She brought a smile to people everywhere she went, she would wave to you at the drop of a hat. I gave her the best life I could and she gave her all to me, enriching my life to no end.

I know you played a part in sending me 3 yr old Tucker a couple months after you passed. You did good, thank you so much for that.
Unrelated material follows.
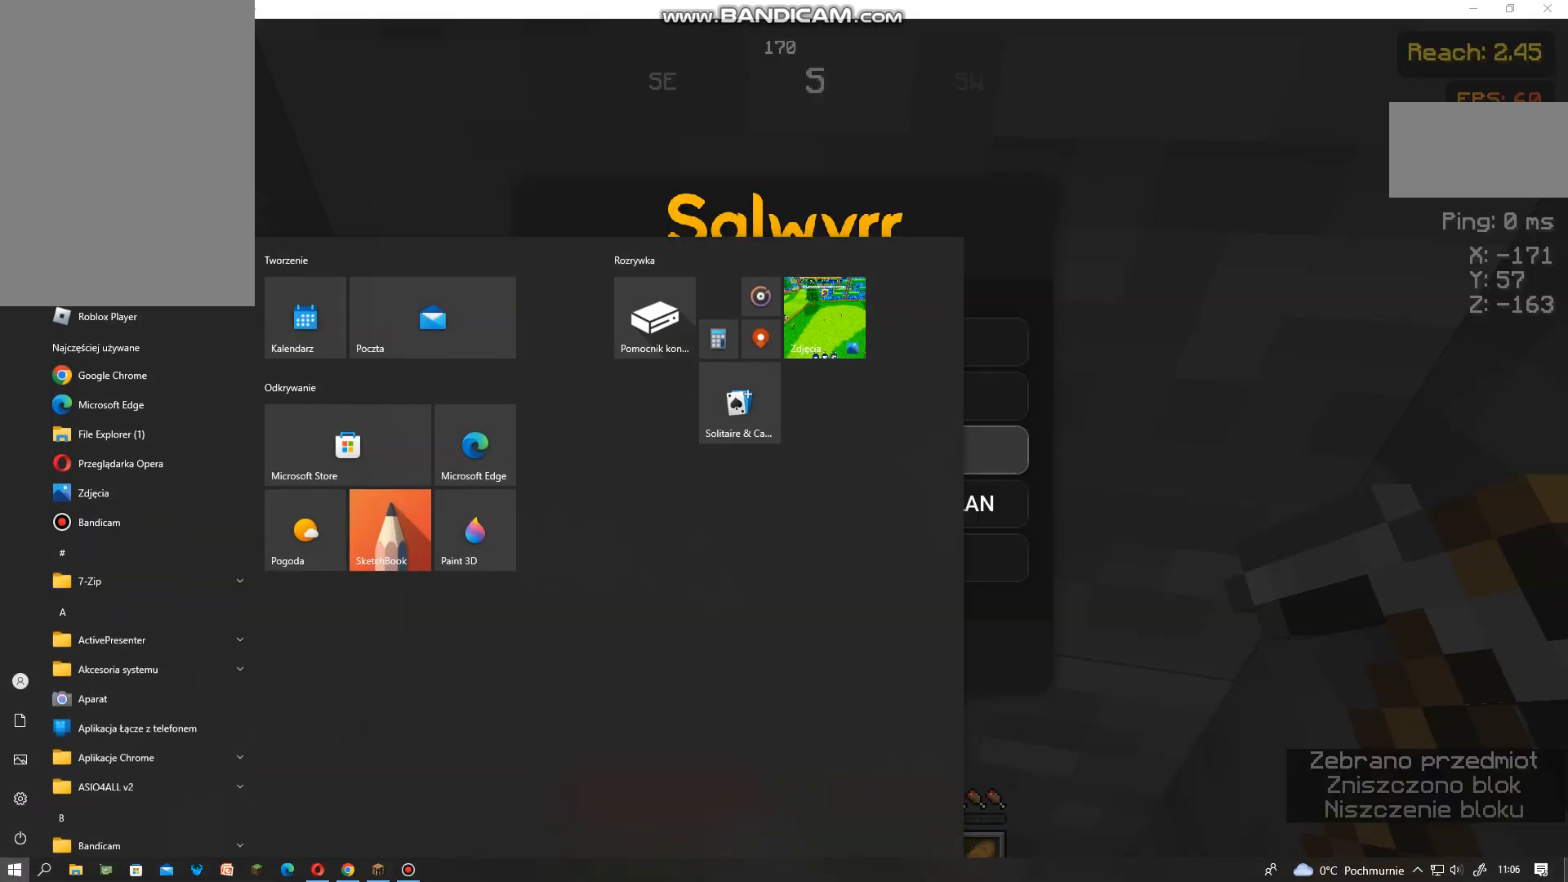
{"keys": [], "mouse": [], "events": []}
I feel fortunate to feel your spirit beside me every day. I really miss you girl, wish I could give you a big hug. Run free till we meet again.


----------



## Kevin's Goldens (May 22, 2008)

Beautiful story - Beautiful dog. (Tucker is a real beauty, too.


----------



## riddle03 (Jun 9, 2005)

You can tell in how you write how much love you two have for each other. It's simply beautiful. Run free - play hard - sleep soft sweet Deardra.


----------



## mylissyk (Feb 25, 2007)

The great ones leave lasting impressions on your heart and on your life. She was clearly one of those.


----------



## Caesar's Buddy (May 25, 2010)

They are in your heart forever...


----------



## Lilliam (Apr 28, 2010)

There is always that one dog, the one who knows your heart and your soul, the one whose loss you mourn for years, even as you recall funny stories, and you cry through your laughter at those memories.
It was a beautiful tribute to her. I'm sure she knew absolutely how completely you loved her.


----------



## goldensrbest (Dec 20, 2007)

That is the sweetest rememberence, i have ever read, your love for her, is so lovely, as lucky as you felt to have her, i am sure she felt so happy to have you.


----------



## Karen519 (Aug 21, 2006)

*GoldenCamper*

GoldenCamper

I can feel how much you love Deardra and you will see her at the Bridge!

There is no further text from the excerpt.